Çin işgal ettiği Doğu Türkistan bölgesinde yıllardır sistematik olarak asimilasyon politikalara uygulamaktadır. Hem ırkî bağlamda hem de dinî bağlamda Müslüman Uygur halkı Çinlileştirilmeye çalışılmaktadır Doğu Türkistan’daki Türk nüfusu kontrol altına alınmaya çalışılmakta Çin hükümeti tarafından. Ailelerin çocuk yapmaları konusunda sınırlamalar getirilmekte ve bu sınırlamalara uymayanlar zorla kürtaj yaptırılmaktadır. Çin hükümeti Uygur Müslümanlarını aşağılayıcı, hakaret edici tavrını sürekli sürdürmekte aynı zamanda Müslüman Türkleri “terörist” olarak anmaktadır. Doğu Türkistan’da yaşayan bir Müslüman için günlük hayat tehlikelerle doludur. Doğu Türkistan halkına yönelik keyfî uygulamalar milleti bezdirmiş durumda. Özellikle dinî yaşantılarına yapılan müdahaleler, dinî kitapların toplatılması, dinî eğitim veren kurumların ve camilerin kapatılması, oruç tutmanın yasaklanması, bazı dinî önderlerin şüpheli ölümleri vb. birçok uygulama bölgede yıllardır sürmekte. Son yıllarda daha da sert politikalar yürüten Çinliler, Uygur Müslümanlarının evlerine devlet görevlisi yerleştirerek onların asimile olup olmadıklarını kontrole kadar vardırdılar işi. İnsanlar eğitim adı altında toplama kampı benzeri yerlerde asimile edilmeye, Türklüğünden ve İslamlığından soyundurulmaya çalışılıyor. Ağır fizikî ve psikolojik işkencelere maruz kalan insanların bazılarından yıllarca haber dahi anlamamakta halen…

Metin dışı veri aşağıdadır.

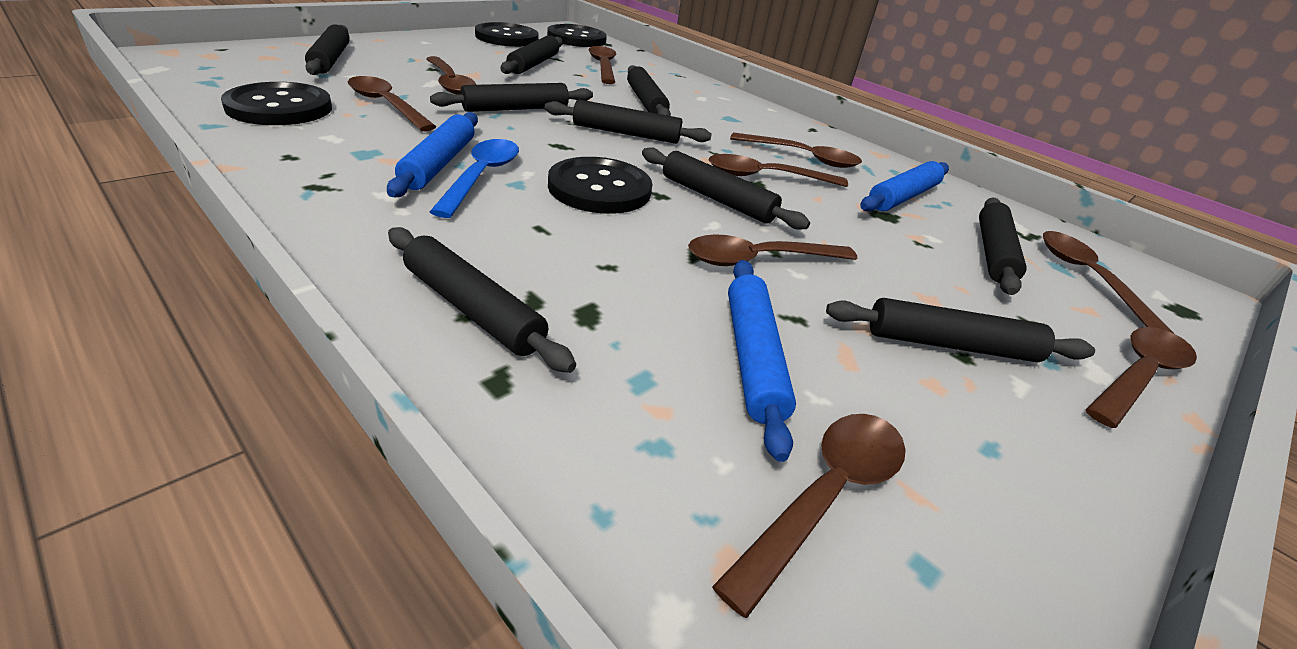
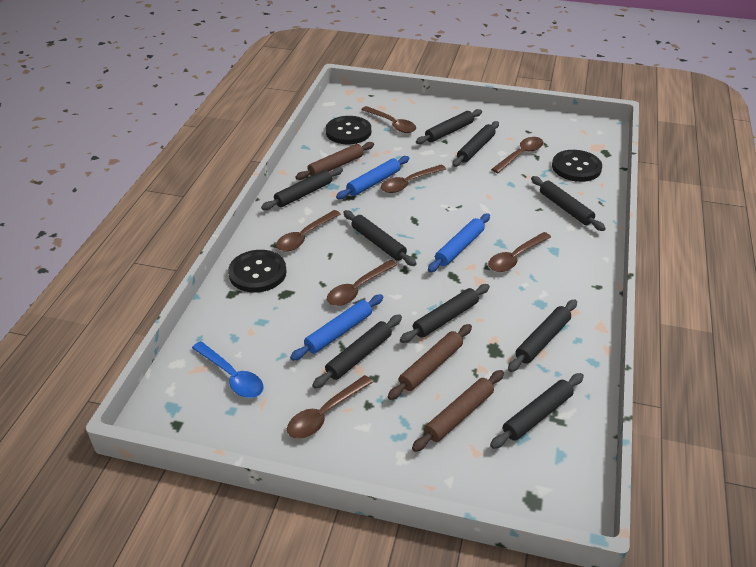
black button: 4 -> 3
brown rolling pin: 0 -> 3
brown spoon: 9 -> 7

Doğu Türkistan davası Filistin veya Kudüs davası önünde bir dalgakıran gibi sunulmadan sahiplenilmeli ve dünyanın neresinde olursa olsun baskı altında olan milletler gibi önemsenmelidir. Doğu Türkistan yanında Arakan, Keşmir, Filistin, Suriye, Kıbrıs, Kırım, Moro, Afrika vb. dünyanın neresinde olursa olsun zulüm altında olan Müslümanlara yardım eli uzatılabilmeli, onlara ses olunabilmelidir.